Irán ha desatado una nueva oleada de ataques con misiles y aviones no tripulados en todo el Golfo y ha atacado buques en el estrecho de Ormuz, al tiempo que ha advertido a Estados Unidos y Europa de que emprenderá acciones militares.
El Cuerpo de la Guardia Revolucionaria Islámica (CGRI), que parece tomar las decisiones en Teherán, dio a conocer un nuevo plan para el tránsito en sus condiciones por la vía marítima.
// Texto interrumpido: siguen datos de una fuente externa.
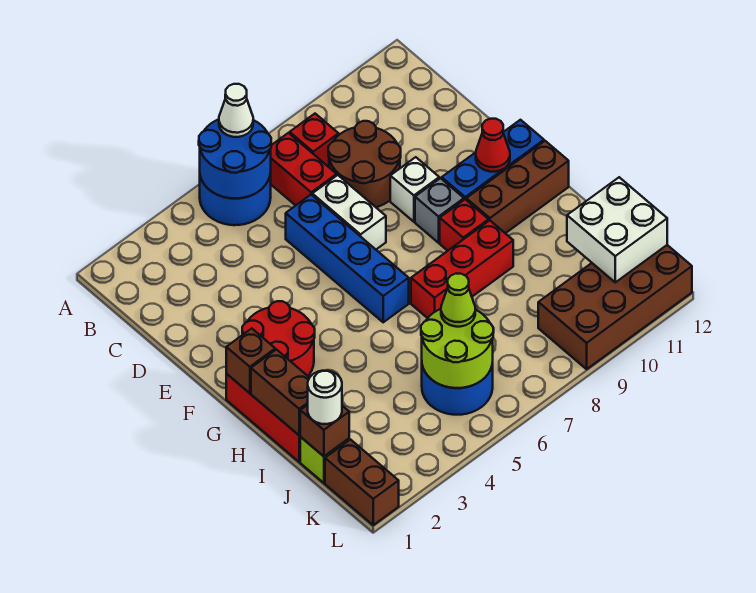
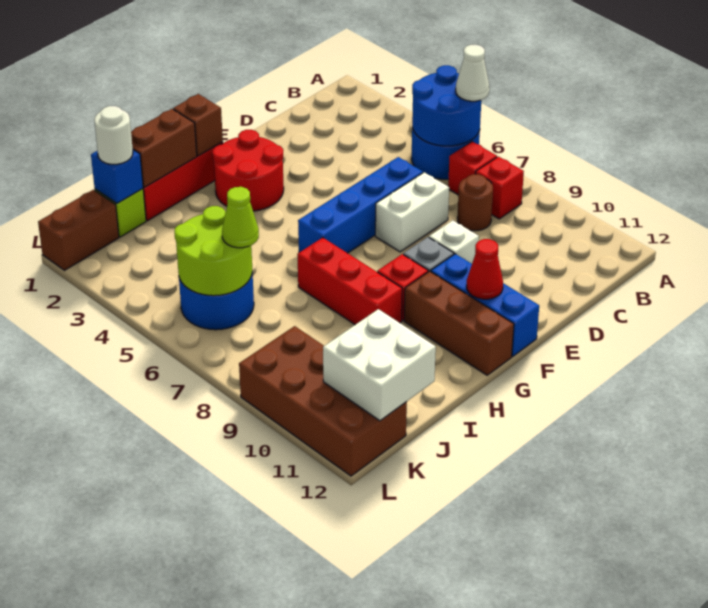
red 1x2 brick [270,133,337,206] -> red 1x1 brick [448,142,497,194]
brown 2x2 round brick [328,121,401,207] -> brown 1x1 round brick [457,174,493,231]
brown 1x1 brick [300,405,349,456] -> blue 1x1 brick [91,150,143,203]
El plan podría, en la práctica, ampliar la zona de vigilancia y control del IRGC más allá del estrecho de Ormuz hasta zonas tan alejadas como Fujairah, en los EAU, una ruta de tránsito clave utilizada por los EAU para eludir el estrecho para las exportaciones de petróleo, y llevó a las fuerzas al borde de la confrontación con las fuerzas del CENTCOM.
Tras este movimiento y el lanzamiento de lo que el presidente estadounidense Donald Trump describió como ‘Proyecto Libertad’, el lunes por la tarde surgieron informes de disparos de advertencia hacia la Marina estadounidense.